音を飛ばす、響きの層を作るには、一般的な奏法で当たり前のように使う伸筋が働いているうちは、鍵盤を押さえ込んでしまうので、そのようなことは絶対にできません。


伸筋もそうですが、やはり一般的な奏法では当たり前のように指の関節で支えてしまい、同様の理由で、絶対に音は飛ばず、響きの層もできず、すなわち豊かな倍音は出ません。


それを何とか早く回避する、すなわち屈筋のみを使い、屈筋のみで支えられるようにするための「荒療治」の方法がいくつかあります。


その1つは、関節を放棄して、指を伸ばしきった状態で練習することです。そうすることによって、伸筋も使いませんし、関節でも支えられなくなるのです。ただ、これは少々難しいことで、今まで弾けていた音型が弾き辛くなるという難点がありますが、効果はあるようです。ただ、ある程度、屈筋で支えることを行ってきて、すでに強い屈筋がないと、まったく弾けませんので、いきなり行っても無理です。

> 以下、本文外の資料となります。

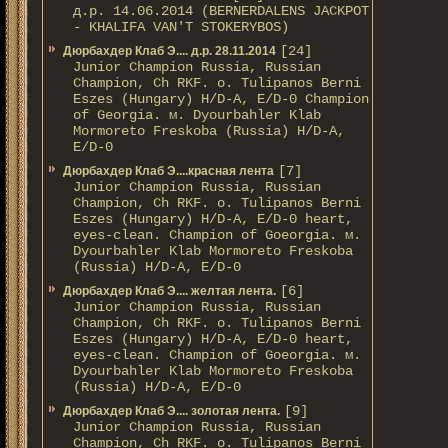
д.р. 14.06.2014 (BERNERDALENS JACKPOT
- KHALIFA VAN'T STOKERYBOS)
[24]
Дюрбахдер Клаб Э.... д.р. 28.11.2014
Junior Champion Russia, Russian
Champion, Ch RKF. о. Tulipanos Berni
Eszes (Hungary) H/D-A, E/D-0 Champion
of Georgia. м. Dyourbahler Klab
Mormoreto Freskoba (Russia) H/D-A,
E/D-0
[7]
Дюрбахдер Клаб Э....красная лента
Junior Champion Russia, Russian
Champion, Ch RKF. о. Tulipanos Berni
Eszes (Hungary) H/D-A, E/D-0 heart,
eyes-clean. Champion of Gоeorgia. м.
Dyourbahler Klab Mormoreto Freskoba
(Russia) H/D-А, E/D-0
[6]
Дюрбахдер Клаб Э.... желтая лента.
Junior Champion Russia, Russian
Champion, Ch RKF. о. Tulipanos Berni
Eszes (Hungary) H/D-A, E/D-0 heart,
eyes-clean. Champion of Gоeorgia. м.
Dyourbahler Klab Mormoreto Freskoba
(Russia) H/D-А, E/D-0
[9]
Дюрбахдер Клаб Э.... золотая лента.
Junior Champion Russia, Russian
Champion, Ch RKF. о. Tulipanos Berni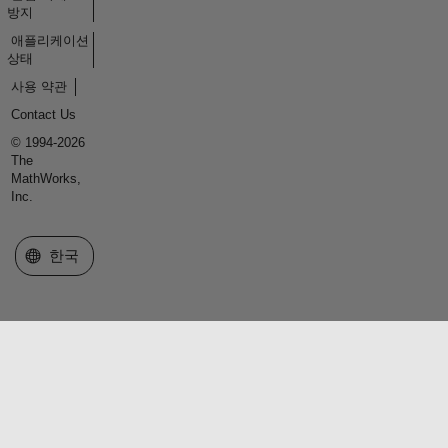
방지
애플리케이션
상태
사용 약관
Contact Us
© 1994-2026
The
MathWorks,
Inc.
웹사이트 선택
한국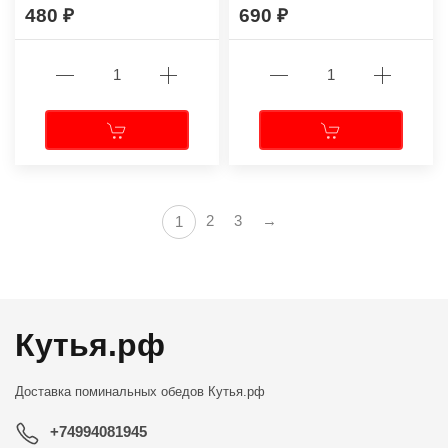
480
690
2
3
→
1
Кутья.рф
Доставка поминальных обедов
Кутья.рф
+74994081945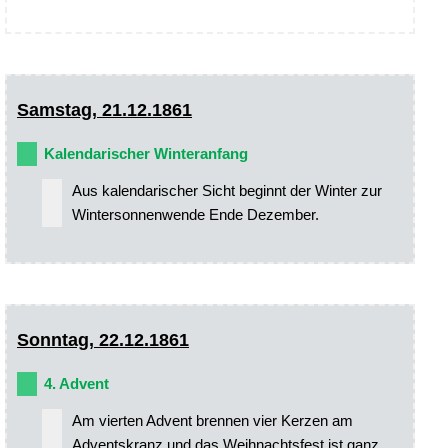
Samstag, 21.12.1861
Kalendarischer Winteranfang
Aus kalendarischer Sicht beginnt der Winter zur
Wintersonnenwende Ende Dezember.
Sonntag, 22.12.1861
4. Advent
Am vierten Advent brennen vier Kerzen am
Adventskranz und das Weihnachtsfest ist ganz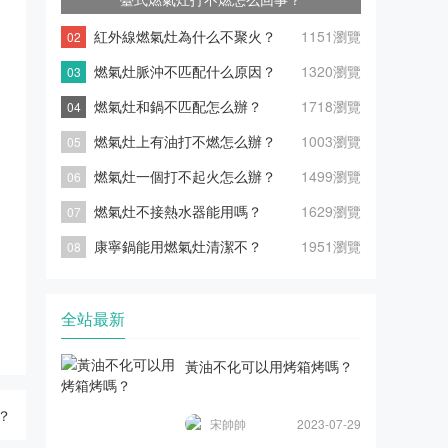
紅外線燃氣灶為什么不聚火？
1151瀏覽
燃氣灶脈沖不匹配什么原因？
1320瀏覽
燃氣灶和鍋不匹配怎么辦？
1718瀏覽
燃氣灶上有油打不燃怎么辦？
1003瀏覽
燃氣灶一個打不起火怎么辦？
1499瀏覽
燃氣灶不接熱水器能用嗎？
1629瀏覽
康寧鍋能用燃氣灶清潔不？
1951瀏覽
全站最新
黃油不化可以用烤箱烤嗎？
？
宋帥帥
2023-07-29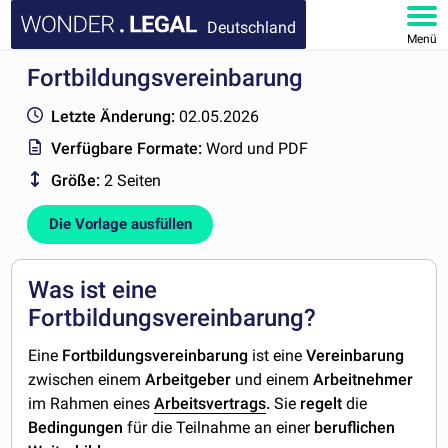
Deutschland
Menü
Fortbildungsvereinbarung
HOMEPAGE
Letzte Änderung:
02.05.2026
DOKUMENTE
Verfügbare Formate:
Word und PDF
Größe:
2 Seiten
FAQ
Die Vorlage ausfüllen
KONTAKT
MEIN KONTO
Was ist eine
Fortbildungsvereinbarung?
Eine
Fortbildungsvereinbarung
ist eine
Vereinbarung
zwischen einem
Arbeitgeber
und einem
Arbeitnehmer
im Rahmen eines
Arbeitsvertrags
.
Sie
regelt
die
Bedingungen
für die Teilnahme an einer
beruflichen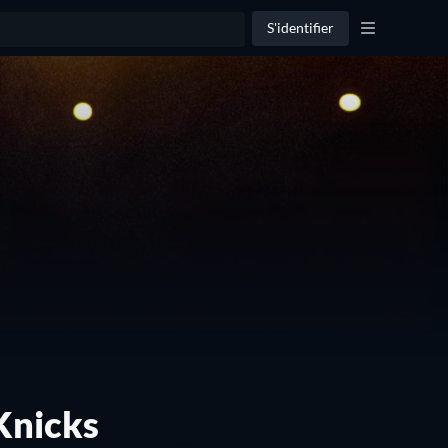
S'identifier
Knicks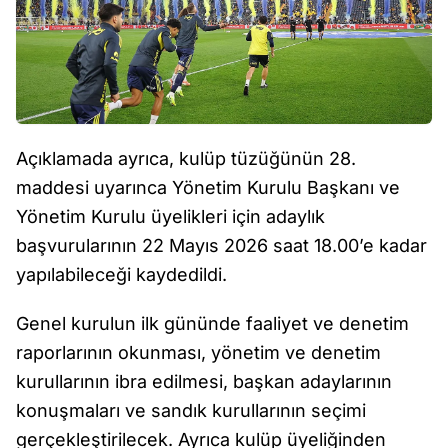
Açıklamada ayrıca, kulüp tüzüğünün 28.
maddesi uyarınca Yönetim Kurulu Başkanı ve
Yönetim Kurulu üyelikleri için adaylık
başvurularının 22 Mayıs 2026 saat 18.00’e kadar
yapılabileceği kaydedildi.
Genel kurulun ilk gününde faaliyet ve denetim
raporlarının okunması, yönetim ve denetim
kurullarının ibra edilmesi, başkan adaylarının
konuşmaları ve sandık kurullarının seçimi
gerçekleştirilecek. Ayrıca kulüp üyeliğinden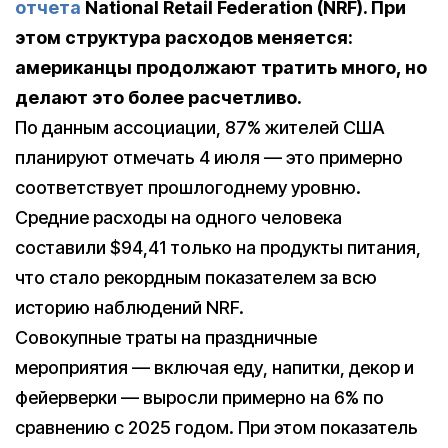
отчета
National Retail Federation (NRF). При
этом структура расходов меняется:
американцы продолжают тратить много, но
делают это более расчетливо.
По данным ассоциации, 87% жителей США
планируют отмечать 4 июля — это примерно
соответствует прошлогоднему уровню.
Средние расходы на одного человека
составили $94,41 только на продукты питания,
что стало рекордным показателем за всю
историю наблюдений NRF.
Совокупные траты на праздничные
мероприятия — включая еду, напитки, декор и
фейерверки — выросли примерно на 6% по
сравнению с 2025 годом. При этом показатель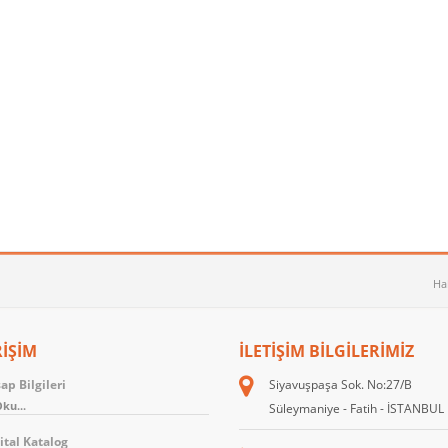
Ha
RİŞİM
İLETIŞIM BILGILERIMIZ
p Bilgileri
Siyavuşpaşa Sok. No:27/B
ku...
Süleymaniye - Fatih - İSTANBUL
ital Katalog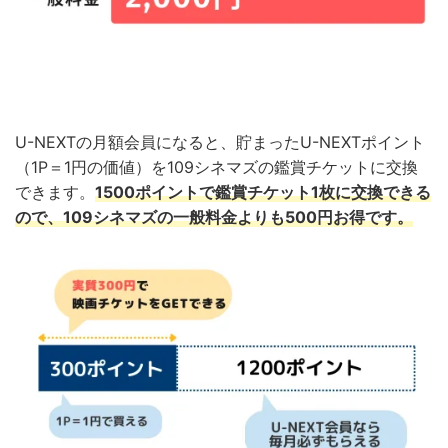
U-NEXTの月額会員になると、貯まったU-NEXTポイント
（1P＝1円の価値）を109シネマズの鑑賞チケットに交換
できます。
1500ポイントで鑑賞チケット1枚に交換できる
ので、109シネマズの一般料金よりも500円お得です。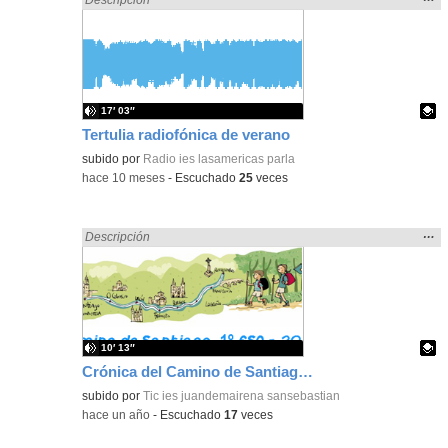
la
ubic
de l
bús
17′ 03″
Tertulia radiofónica de verano
Contenido educativo.
subido por
Radio ies lasamericas parla
-
hace 10 meses
-
Escuchado
25
veces
Mos
…
Encontrado «Experiencias» en:
Descripción
la
ubic
de l
bús
10′ 13″
Crónica del Camino de Santiago 1º ESO
Contenido educativo.
subido por
Tic ies juandemairena sansebastian
-
hace un año
-
Escuchado
17
veces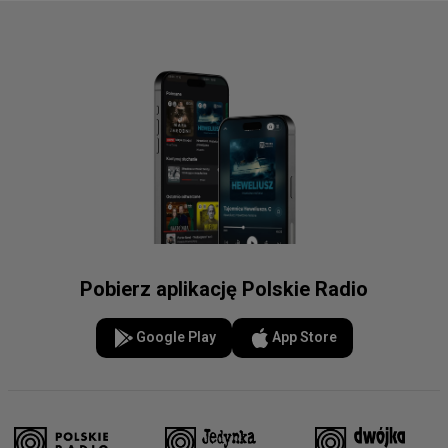
Pobierz aplikację Polskie Radio
Google Play
App Store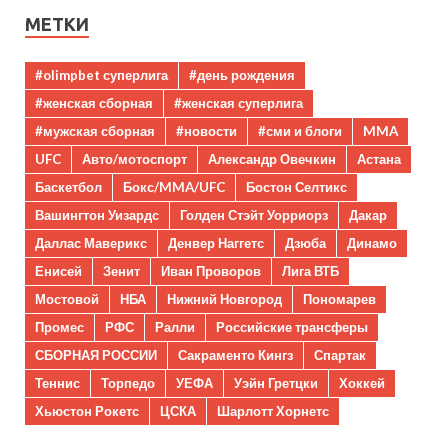
МЕТКИ
#olimpbet суперлига
#день рождения
#женская сборная
#женская суперлига
#мужская сборная
#новости
#сми и блоги
MMA
UFC
Авто/мотоспорт
Александр Овечкин
Астана
Баскетбол
Бокс/MMA/UFC
Бостон Селтикс
Вашингтон Уизардс
Голден Стэйт Уорриорз
Дакар
Даллас Маверикс
Денвер Наггетс
Дзюба
Динамо
Енисей
Зенит
Иван Проворов
Лига ВТБ
Мостовой
НБА
Нижний Новгород
Пономарев
Промес
РФС
Ралли
Российские трансферы
СБОРНАЯ РОССИИ
Сакраменто Кингз
Спартак
Теннис
Торпедо
УЕФА
Уэйн Гретцки
Хоккей
Хьюстон Рокетс
ЦСКА
Шарлотт Хорнетс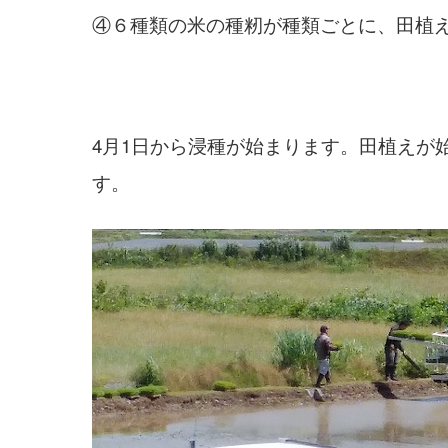
④６種類の米の種籾が種類ごとに、田植
4月1日から浸種が始まります。田植えが
す。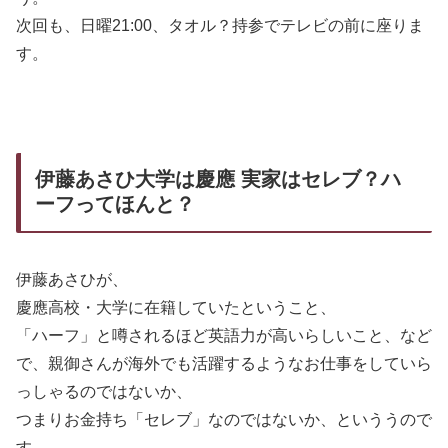
次回も、日曜21:00、タオル？持参でテレビの前に座りま
す。
伊藤あさひ大学は慶應 実家はセレブ？ハ
ーフってほんと？
伊藤あさひが、
慶應高校・大学に在籍していたということ、
「ハーフ」と噂されるほど英語力が高いらしいこと、など
で、親御さんが海外でも活躍するようなお仕事をしていら
っしゃるのではないか、
つまりお金持ち「セレブ」なのではないか、といううので
す。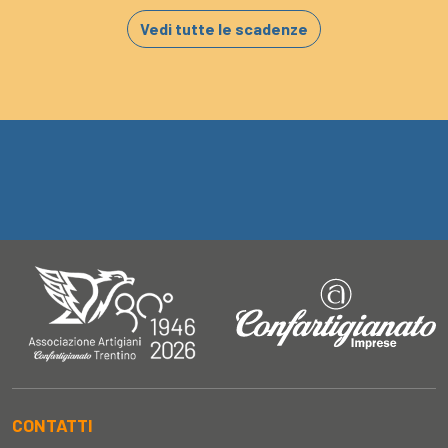
Vedi tutte le scadenze
CONTATTI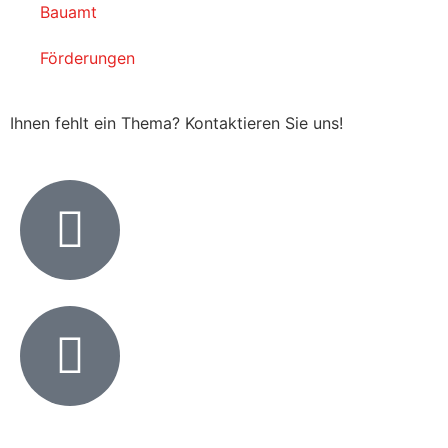
Bauamt
Förderungen
Ihnen fehlt ein Thema? Kontaktieren Sie uns!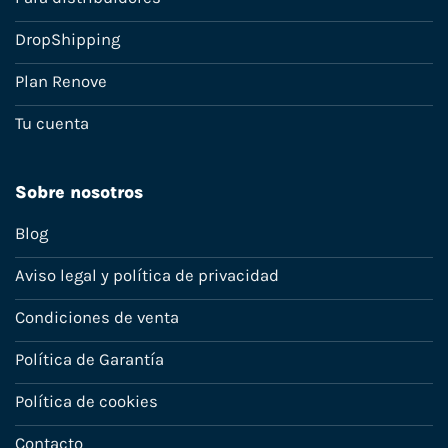
DropShipping
Plan Renove
Tu cuenta
Sobre nosotros
Blog
Aviso legal y política de privacidad
Condiciones de venta
Política de Garantía
Política de cookies
Contacto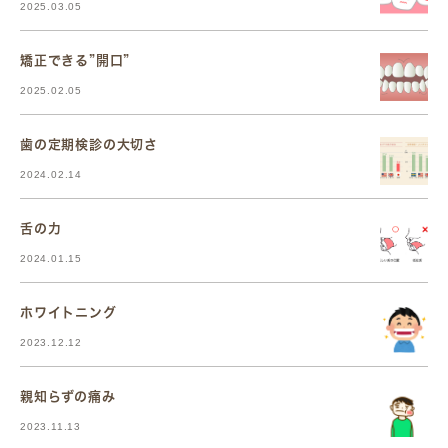
2025.03.05
矯正できる”開口”
2025.02.05
歯の定期検診の大切さ
2024.02.14
舌の力
2024.01.15
ホワイトニング
2023.12.12
親知らずの痛み
2023.11.13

ほかの方法として、例えばある一定期間、まったくピアノを弾かないようにします。個人差はありますが、2週間も弾かないでいると、指の筋肉が落ちてしまい、弾けなくなってしまいます。この筋肉が落ちてしまった状態、すなわち伸筋が落ちてしまった状態を作ることにより、伸筋を使おうと思っても筋肉が落ちてしまっているので使えないわけです。そこで正しい使い方である、屈筋のみを使いやさしい曲から徐々に弾いていくのです。


ほかにもいろいろな方法がありますが、今挙げた方法は「荒療治」といえる方法です。普通に弾きながら、少しずつ使う筋肉を変えていく、その感覚を養うことができ、そして、実際に伸筋が落ちて、屈筋が強くなり、関節ではなく屈筋のみで支えられ、弾けるようになりますが、最低でも5,6年かかります。これには、教師も生徒も忍耐が必要になります。私は今まで、約250人程度の生徒たちと出会ってきましたが、これが出来るようになったのは、たったの5,6人です!難しいことなのですね!


このことを認識されていて、なおかつ生徒に実践させる教師は、残念ながらモスクワ音楽院でも少数派のようです。ですからモスクワに留学したといっても、残念ながら、そのような指導をされずに、響きは変わらず、重力奏法が何たるか?を知らずして帰国している方は大勢いるように感じます。